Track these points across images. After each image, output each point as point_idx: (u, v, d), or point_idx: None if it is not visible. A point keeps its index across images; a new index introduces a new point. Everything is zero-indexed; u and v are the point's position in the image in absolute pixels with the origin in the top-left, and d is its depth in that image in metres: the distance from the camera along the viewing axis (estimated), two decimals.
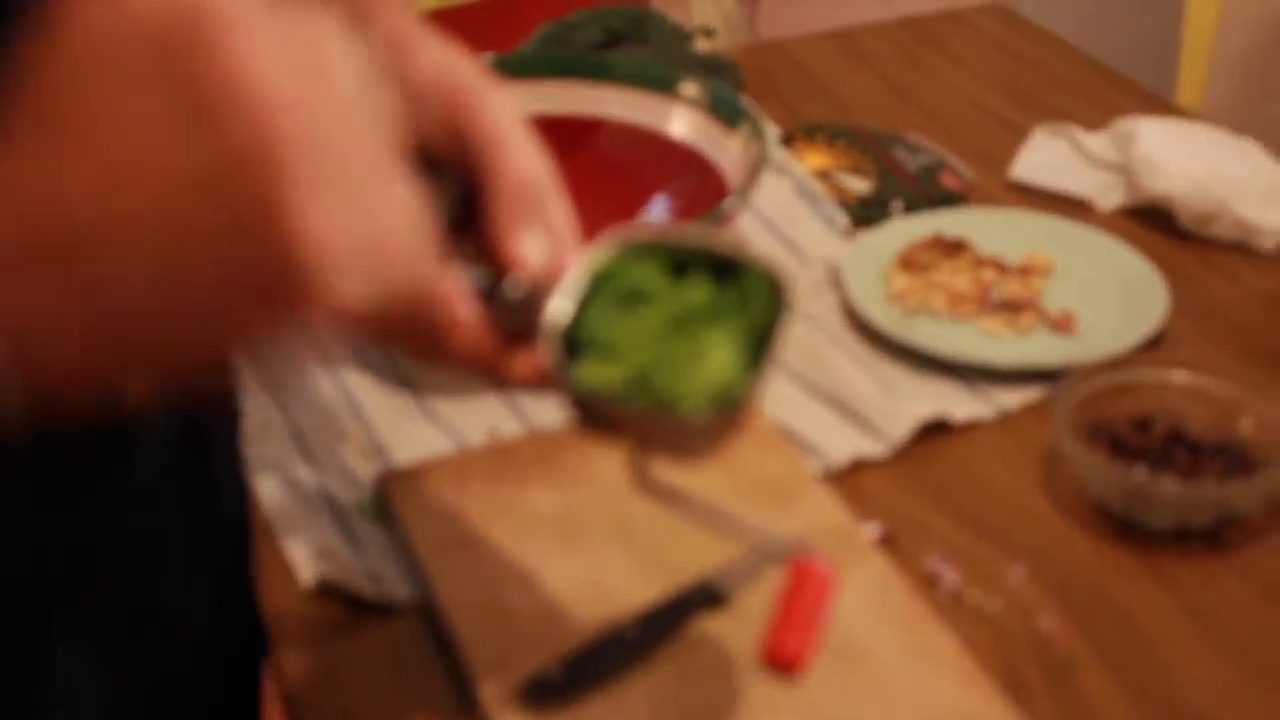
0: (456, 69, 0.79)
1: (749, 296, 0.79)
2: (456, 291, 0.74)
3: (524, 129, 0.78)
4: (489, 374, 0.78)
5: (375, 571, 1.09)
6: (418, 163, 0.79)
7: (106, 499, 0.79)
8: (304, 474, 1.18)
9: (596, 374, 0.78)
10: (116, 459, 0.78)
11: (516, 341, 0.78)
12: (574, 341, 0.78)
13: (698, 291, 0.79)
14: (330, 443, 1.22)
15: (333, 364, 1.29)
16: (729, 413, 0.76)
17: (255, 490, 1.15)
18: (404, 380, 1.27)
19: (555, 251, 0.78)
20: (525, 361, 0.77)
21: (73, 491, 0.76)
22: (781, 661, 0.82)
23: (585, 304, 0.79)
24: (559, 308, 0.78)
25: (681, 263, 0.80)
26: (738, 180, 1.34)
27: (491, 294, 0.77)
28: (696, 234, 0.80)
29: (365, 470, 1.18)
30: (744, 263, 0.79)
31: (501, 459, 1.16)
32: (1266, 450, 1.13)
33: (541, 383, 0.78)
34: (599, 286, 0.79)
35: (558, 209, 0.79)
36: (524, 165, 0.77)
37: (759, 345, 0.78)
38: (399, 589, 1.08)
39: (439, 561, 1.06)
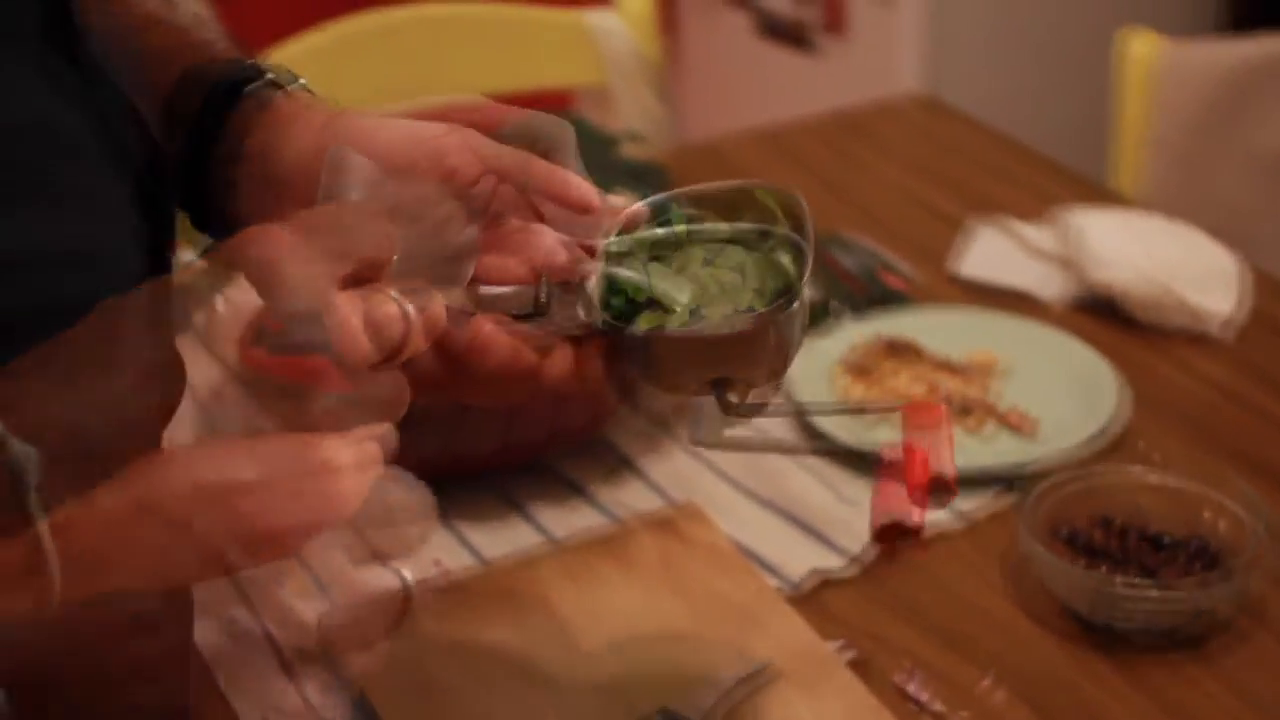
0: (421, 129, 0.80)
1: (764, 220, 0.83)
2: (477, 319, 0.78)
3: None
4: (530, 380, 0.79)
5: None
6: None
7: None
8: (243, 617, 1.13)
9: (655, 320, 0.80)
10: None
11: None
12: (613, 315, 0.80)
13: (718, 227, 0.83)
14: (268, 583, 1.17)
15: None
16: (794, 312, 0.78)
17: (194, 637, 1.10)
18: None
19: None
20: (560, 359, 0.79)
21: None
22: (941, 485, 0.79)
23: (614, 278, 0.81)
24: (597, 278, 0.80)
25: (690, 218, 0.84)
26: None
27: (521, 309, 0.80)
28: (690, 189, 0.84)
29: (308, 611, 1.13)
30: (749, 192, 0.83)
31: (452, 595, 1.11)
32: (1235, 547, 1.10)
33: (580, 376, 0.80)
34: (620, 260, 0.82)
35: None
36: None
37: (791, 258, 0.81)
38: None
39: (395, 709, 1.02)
==*==
- _WHAT IS REQUIRED_
What's needed is an exact retyping of the records, pictures excluded.

- _RESPONSE_
Track these points across images. After each image, output each point as point_idx: (u, v, d), or point_idx: None if it is not visible. A point keeps its index across images; a new index introduces a new point. Everything is zero-indexed; u and v are the point's position in the image in absolute pixels with the origin in the top-left, and d is its depth in that image in metres: the distance from the camera along the viewing axis (estimated), two decimals.
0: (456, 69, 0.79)
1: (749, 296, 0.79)
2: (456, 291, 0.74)
3: (524, 129, 0.78)
4: (489, 374, 0.78)
5: (375, 571, 1.09)
6: (418, 163, 0.79)
7: (106, 499, 0.79)
8: (304, 474, 1.18)
9: (596, 374, 0.78)
10: (116, 459, 0.78)
11: (516, 341, 0.78)
12: (574, 341, 0.78)
13: (698, 291, 0.79)
14: (330, 443, 1.22)
15: (333, 364, 1.29)
16: (729, 413, 0.76)
17: (255, 490, 1.15)
18: (404, 380, 1.27)
19: (555, 251, 0.78)
20: (525, 361, 0.77)
21: (73, 491, 0.76)
22: (781, 661, 0.82)
23: (585, 304, 0.79)
24: (559, 308, 0.78)
25: (681, 263, 0.80)
26: (738, 180, 1.34)
27: (491, 294, 0.77)
28: (696, 234, 0.80)
29: (365, 470, 1.18)
30: (744, 263, 0.79)
31: (501, 459, 1.16)
32: (1266, 450, 1.13)
33: (541, 383, 0.78)
34: (599, 286, 0.79)
35: (558, 209, 0.79)
36: (524, 165, 0.77)
37: (759, 345, 0.78)
38: (399, 589, 1.08)
39: (439, 561, 1.06)
0: (421, 129, 0.80)
1: (764, 220, 0.83)
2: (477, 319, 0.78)
3: None
4: (530, 380, 0.79)
5: None
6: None
7: None
8: (243, 617, 1.13)
9: (655, 320, 0.80)
10: None
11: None
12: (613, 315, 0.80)
13: (718, 227, 0.83)
14: (268, 583, 1.17)
15: None
16: (794, 312, 0.78)
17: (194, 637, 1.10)
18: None
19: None
20: (560, 359, 0.79)
21: None
22: (941, 485, 0.79)
23: (614, 278, 0.81)
24: (597, 278, 0.80)
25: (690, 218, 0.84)
26: None
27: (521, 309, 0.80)
28: (690, 189, 0.84)
29: (308, 611, 1.13)
30: (749, 192, 0.83)
31: (452, 595, 1.11)
32: (1235, 547, 1.10)
33: (580, 376, 0.80)
34: (620, 260, 0.82)
35: None
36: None
37: (791, 258, 0.81)
38: None
39: (395, 709, 1.02)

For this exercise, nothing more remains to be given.